Don't know if your blower is same as mine, but, for mine, on the air intake side opening, I hang (or attach) a regular furnace filter.  I actually buy a 14"x20"x1" and cut it in half (14"x10") to get two filters from one.  I use either MERV 7 or 8.  The suction of the fan actually will hold the filter to the housing, but I kind of hang mine on the protective screen that's on there.

Up until about a week ago we had a pet cat (Big Boy) but he also is no longer with us.  (He was 15 yrs old).  I was amazed at the cat hair that would accumulate and also my stove is in my wood shop area so sawdust dust is being caught by that filter.  Been replacing it about every 10 days.  But now with cat gone, it might last longer. 

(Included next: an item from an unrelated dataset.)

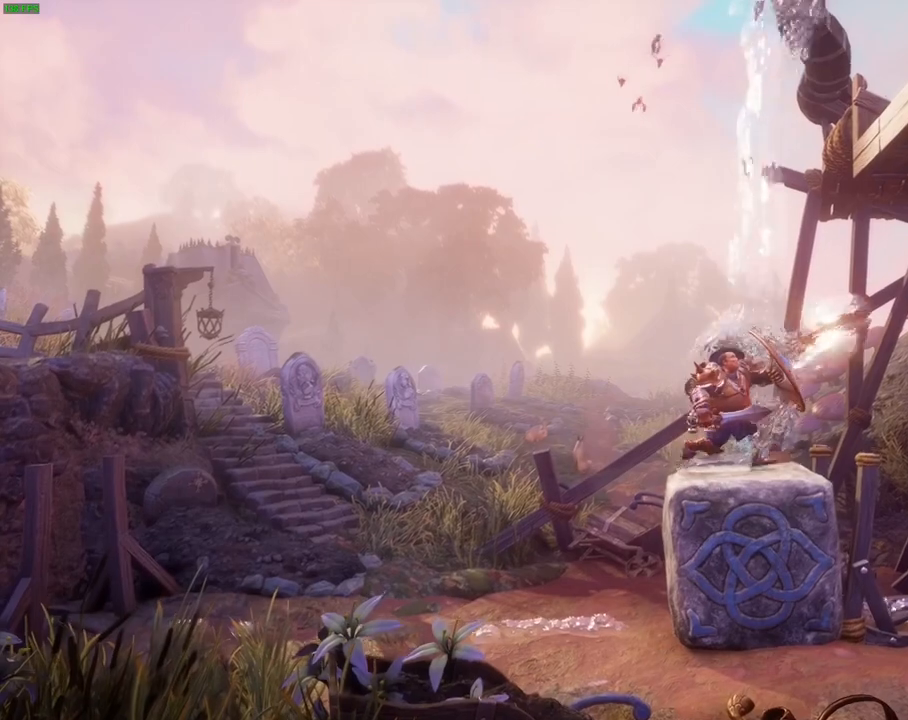
{"buttons": [], "left_stick": "center", "right_stick": "up-right", "events": []}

My fan motor has 2 tubes, one leading to the front bearing and one leading to rear bearing.  Every so often I'll add a few drops into these tubes.  Hopefully it's getting to the bearings.  I think you have to be careful on the weight of the oil you use.  I saw the other day there is a regular dedicated fan oil available.  I've been using 20 W motor oil (recommended by stove mfg.)  Had bearings replaced once in 30+ years.
I have a couple extra motors I picked up over the years, sitting on the shelf, just in case.


----------



## tickbitty (Jan 25, 2014)

Fins59 said:


> Don't know if your blower is same as mine, but, for mine, on the air intake side opening, I hang (or attach) a regular furnace filter.  I actually buy a 14"x20"x1" and cut it in half (14"x10") to get two filters from one.  I use either MERV 7 or 8.  The suction of the fan actually will hold the filter to the housing, but I kind of hang mine on the protective screen that's on there.
> 
> Up until about a week ago we had a pet cat (Big Boy) but he also is no longer with us.  (He was 15 yrs old).  I was amazed at the cat hair that would accumulate and also my stove is in my wood shop area so sawdust dust is being caught by that filter.  Been replacing it about every 10 days.  But now with cat gone, it might last longer.
> 
> ...



Sorry about your old kitty.  :-(
Our blower has a kind of rounded front, and looks like this: If I wanted to put a filter on it, I'd have to get it to go around the corners I guess... maybe I could squeeze one in on the inside but that would mean taking the thing off pretty frequently and that's not easy to do either!


----------



## Fins59 (Jan 25, 2014)

Just noticed you have an insert.  Totally different fan than mine.  Can't see offhand how you could hook up a filter.
  You would think mfg would come up with something.


----------